Но я все равно помню каждое слово.
…На следующий день после того, как я окончательно оправилась, ко мне явился совершенно неожиданный гость. Начальник подольской милиции Валерий Иванович Яровой по этому случаю надел парадный полковничий мундир, принес цветы, сок и апельсины, пожал руку Жихарю, поинтересовался моим самочувствием, а потом, прочистив горло, произнес главное:
– С вами, гхм… С вами хочет лично поговорить Бондарь. Сам выразил желание.
– И что?
– Очень просит. Говорит – чувствует свою вину, и вообще – хочет закончить один давний разговор. Или дело.
– Так разговор или дело?
– Вам виднее, что у вас с ним не закончено. Вас отвезут на машине. Только не отказывайтесь: сегодня во второй половине дня его у нас заберут, переводят в Хмельницкий, в следственный изолятор. И что скажете?
Я покосилась на Стаса. Он пожал плечами.
Правильно. Что тут скажешь…
Нас оставили с глазу на глаз в кабинете Ярового.

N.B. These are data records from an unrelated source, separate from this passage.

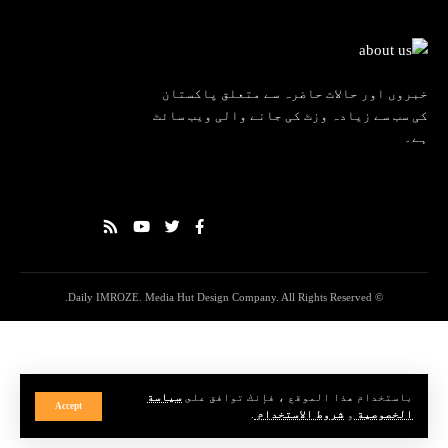
خبروں اور حالات حاضرہ سے متعلق پاکستان
کی سب سے زیادہ وزٹ کی جانے والی ویب سائٹ
ہے۔
© Daily IMROZE. Media Hut Design Company. All Rights Reserved.
باستخدام هذا الموقع ، فإنك توافق على
سياسة
Accept
الخصوصية
و
شروط الاستخدام
.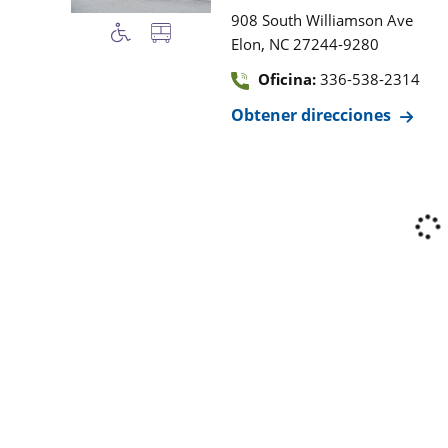
908 South Williamson Ave
,
Elon
NC
27244-9280
Oficina:
336-538-2314
Obtener direcciones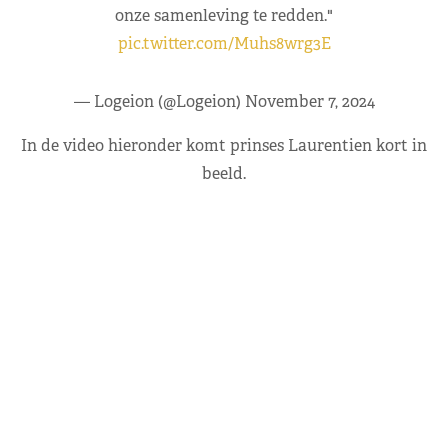
onze samenleving te redden."
pic.twitter.com/Muhs8wrg3E
— Logeion (@Logeion)
November 7, 2024
In de video hieronder komt prinses Laurentien kort in
beeld.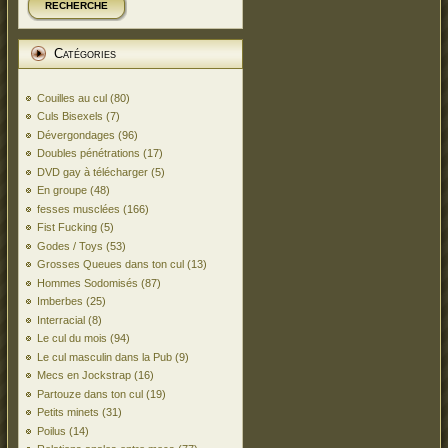
RECHERCHE
Catégories
Couilles au cul
(80)
Culs Bisexels
(7)
Dévergondages
(96)
Doubles pénétrations
(17)
DVD gay à télécharger
(5)
En groupe
(48)
fesses musclées
(166)
Fist Fucking
(5)
Godes / Toys
(53)
Grosses Queues dans ton cul
(13)
Hommes Sodomisés
(87)
Imberbes
(25)
Interracial
(8)
Le cul du mois
(94)
Le cul masculin dans la Pub
(9)
Mecs en Jockstrap
(16)
Partouze dans ton cul
(19)
Petits minets
(31)
Poilus
(14)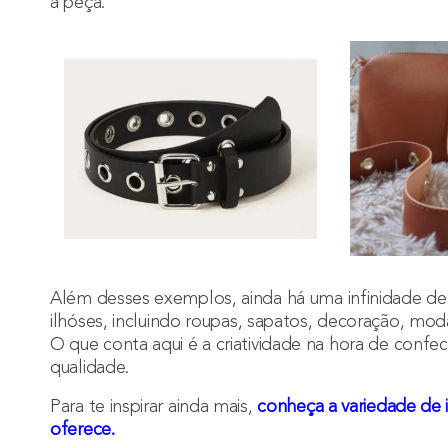
a peça.
Além desses exemplos, ainda há uma infinidade de
ilhóses
, incluindo roupas, sapatos, decoração, moda
O que conta aqui é a criatividade na hora de confec
qualidade.
Para te inspirar ainda mais,
conheça a variedade de
oferece.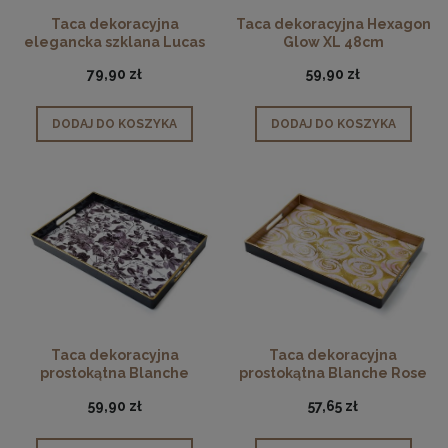
Taca dekoracyjna
Taca dekoracyjna Hexagon
elegancka szklana Lucas
Glow XL 48cm
czarna 49cm
79,90 zł
59,90 zł
DODAJ DO KOSZYKA
DODAJ DO KOSZYKA
Taca dekoracyjna
Taca dekoracyjna
prostokątna Blanche
prostokątna Blanche Rose
Kwiaty
59,90 zł
57,65 zł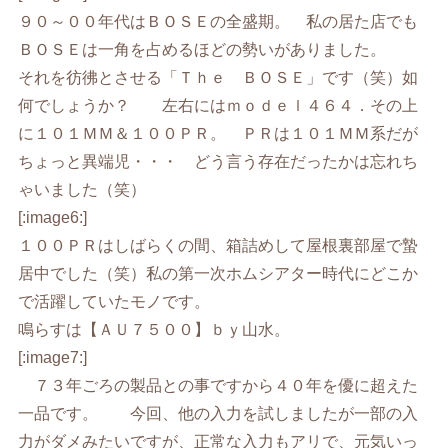
９０～００年代はＢＯＳＥの全盛期。 私の居た店でも
ＢＯＳＥは一角を占めるほどの勢いがありました。
それを彷彿とさせる「Ｔｈｅ ＢＯＳＥ」です（笑）如
何でしょうか？ 左右にはｍｏｄｅｌ４６４．その上
に１０１ＭＭ＆１００ＰＲ。 ＰＲは１０１ＭＭ系だが
ちょっと異端児・・・ どう言う存在だったかは忘れち
ゃいました（笑）
[:image6:]
１００ＰＲはしばらくの間、箱詰めして屋根裏部屋で蟄
居中でした（笑）私の第一次ホムシアター時代にどこか
で活躍していたモノです。
鳴らすは【ＡＵ７５００】ｂｙ山水。
[:image7:]
７３年ごろの製品との事ですから４０年を優に超えた
一品です。 今回、他の入力を試しましたが一部の入
力がダメみたいですが、正常な入力もアリで、元気いっ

Даже сейчас, с всклокоченными волосами, небритый, в китайском спортивном костюме – синие штаны с белыми лампасами и того же цвета куртка на молнии, – Бондарь производил впечатление репрессированного за свои убеждения ученого. Такого себе диссидента брежневских времен, интеллигента в строгих очках, который совершил гражданственный поступок и за это угодил за решетку. Наручники с него не сняли: застегнули на руках спереди, предупредили меня, что конвой в коридоре и что в случае чего я должна кричать. Потом вышли и плотно закрыли за собой дверь.
Молчание первым нарушил Бондарь:
– Как вы?
– А вам как бы хотелось? Крысы не догрызли, призраки не дорубили. Жизнь удалась.
– Я хотел извиниться… ну, за все… Но вы не оставили мне выбора, правда. Скажите, зачем вам все это понадобилось?
– Мне трудно сейчас объяснить. Давайте побеседуем о чем-нибудь другом, вы же не просто так вытащили меня из больничной палаты.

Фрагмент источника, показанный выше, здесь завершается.